As 1985 started, it looked like Mario was primed to repeat as champion. He won three of the first four races at Long Beach, Milwaukee, and Portland, with a 2nd at the Indy 500 (to Danny Sullivan in the famous Spin and Win). Alas, it all fell apart for Mario after that. Crashes (including one at Michigan that broke his collarbone and forced him to miss a race for the first time in his career), fires, and mechanical failures littered the rest of his season and limited him to one top five the rest of the way.
Other contenders in 1985 included Sullivan and Bobby Rahal. Sullivan started well, but a five race slump from Portland to Road America took him out of contention. Rahal had a fast car all year, winning three times and earning six poles. What doomed Bobby was a poor start. In the first six races, his best finish was 9th. He was the hottest driver of the second half, but the damage had been done.
Little Al also started slowly, finishing 9th, 25th, and 7th in the first three races. He first got hot at Portland, finishing 2nd. He followed that up with consecutive victories at the Meadowlands and Cleveland. Big Al, meanwhile, was doing what Big Al tended to do: bring the car home and score good points. Not counting Milwaukee, where he demurred to Mears, his *worst* finish through Pocono was a 7th at Road America. At Pocono, Big Al finished 3rd to Mears and his son and took the points lead for the first time. By then, it was clear that Unser, Sr. was not just a fill-in driver anymore.

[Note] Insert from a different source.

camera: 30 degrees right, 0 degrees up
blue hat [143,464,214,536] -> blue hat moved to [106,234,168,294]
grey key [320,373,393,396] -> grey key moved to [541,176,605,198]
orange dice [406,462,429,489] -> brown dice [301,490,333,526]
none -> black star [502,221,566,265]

However, that was when Big Al faced setbacks for the first time in 1985. At Mid-Ohio, he lasted just 12 laps before being felled with a broken suspension. Little Al would finish 4th. At Sanair, Big Al led the most laps but wrecked from the lead with 27 laps to go. His son would finish 3rd* and take the points lead.
(* This race ended with the green flag inexplicably being waved as the field came off turn 4 on the final lap. Pancho Carter passed Johnny Rutherford before the checkered flag and took the win before officials realized that was insane and gave the win back to Rutherford. Something to note: Officiating was *always* screwy.)

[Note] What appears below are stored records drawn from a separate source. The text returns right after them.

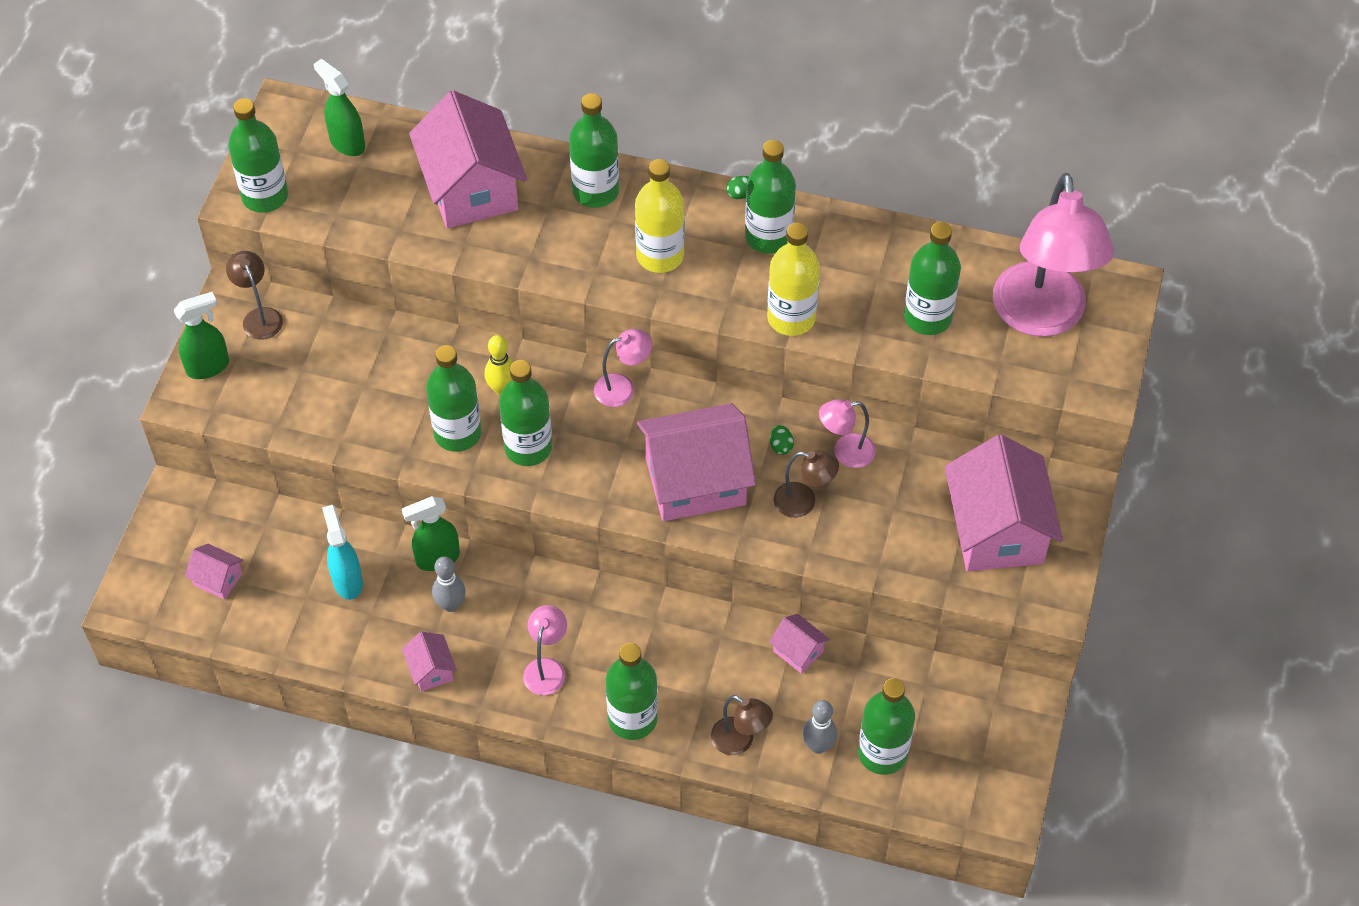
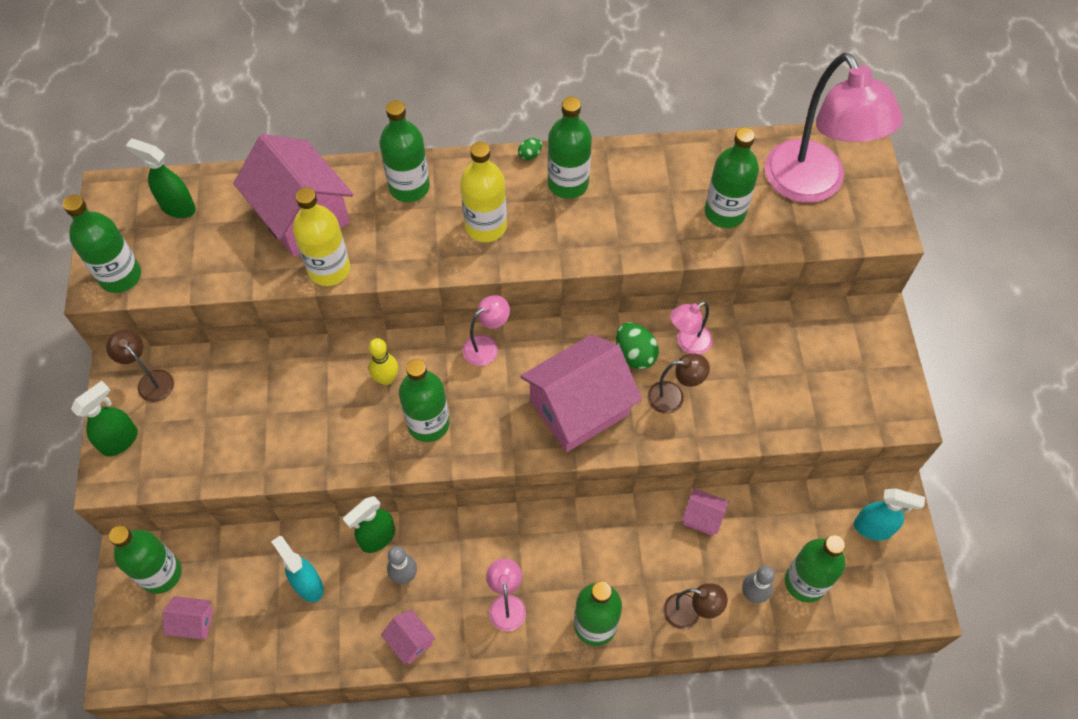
camera: 20 degrees left, 5 degrees up
green bottle [426,345,482,452] -> green bottle moved to [109,526,182,594]
yellow bottle [767,223,820,336] -> yellow bottle moved to [293,187,350,286]
green egg [770,425,794,455] -> green egg [616,322,659,369], size x1.89
pink house [945,435,1063,572] -> none
none -> turquoise spray bottle [854,489,925,541]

Neither Unser did much at the second Michigan race, but a Senior was 2nd at Laguna Seca and Junior 3rd. At that point, son led father by 3 points. At Phoenix though, Senior won the race (his only win of the year) in front of Junior to take a 3 point lead himself into the season finale at Tamiami Park in Miami. It was officially down to father vs. son for the championship.

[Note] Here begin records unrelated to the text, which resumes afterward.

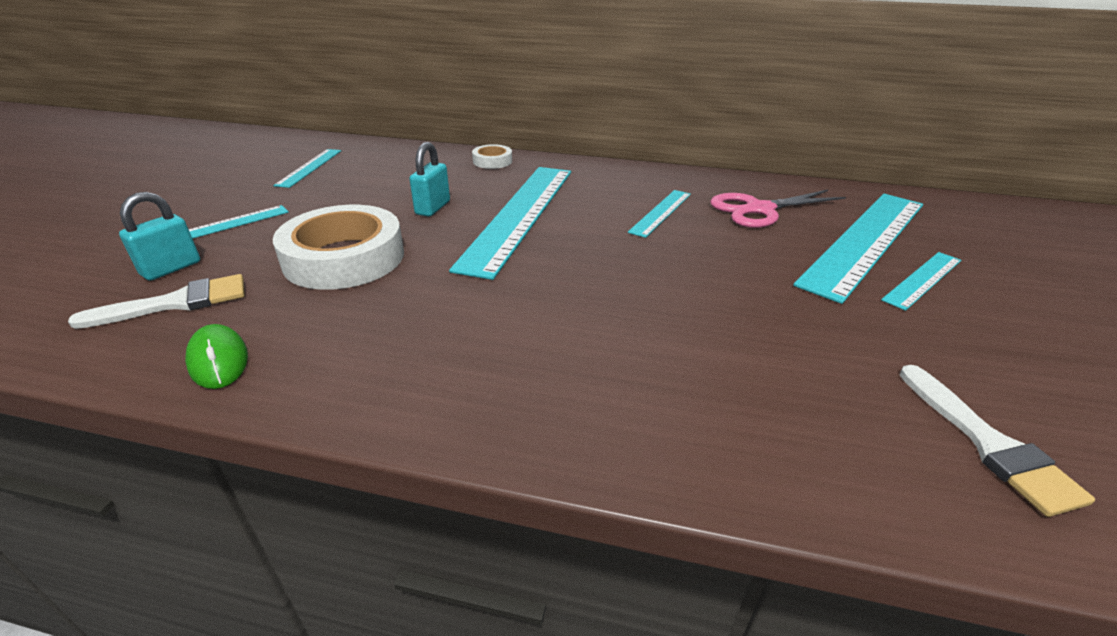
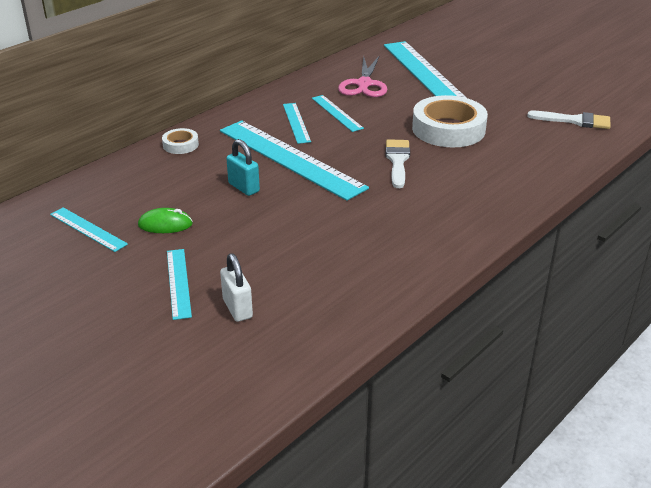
camera: 60 degrees left, 0 degrees up
white brush [68,274,245,329] -> white brush moved to [386,139,410,188]
turquoise padlock [119,192,200,281] -> white padlock [220,253,253,322]
green mouse [185,324,248,389] -> green mouse moved to [138,208,193,233]
white tape [273,205,404,290] -> white tape moved to [412,95,488,147]
turquoise ruler [881,252,961,311] -> turquoise ruler moved to [283,103,311,144]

It came down to the final laps. Sullivan and Rahal were comfortably 1-2 and finished that way. Little Al was in 3rd, and late in the race Big Al was in 5th. If it stayed that way, Little Al would've won the title by a single point. Big Al wouldn't give up though. As the laps ticked down, he started to catch Roberto Moreno, and with five laps to go, he passed Moreno to move into 4th. That's how it stayed, and Al Unser, Sr. had won his third national championship by just one point over his son.
Here's video of the dramatic closing laps and the post-race interview with the two. The race was talked about on Senior's SportsCentury episode. That segment is here. The emotion is apparent both at the time and after the fact.
If one were to pick an IndyCar related story that would make a good 30 for 30 type documentary, the 1985 season would certainly qualify. The father/son story would be fascinating alone, but you also have a classic Indy 500, the Sanair lunacy, a tire controversy that postponed the Michigan 500 a week, and Mears's coming back from his injuries. You also had the first career IndyCar win for Emerson Fittipaldi, and the only IndyCar win for Uncle Jacques Villeneuve.
Fathers and sons excelling in the same sport is nothing new. Fathers and sons being contemparies for a little while isn't completely out of the question either. But a father and son (or mother and daughter) being at the absolute top of their sport and competing against each other at the same time? That might not be seen again for a long time, not just in racing, but in any sport.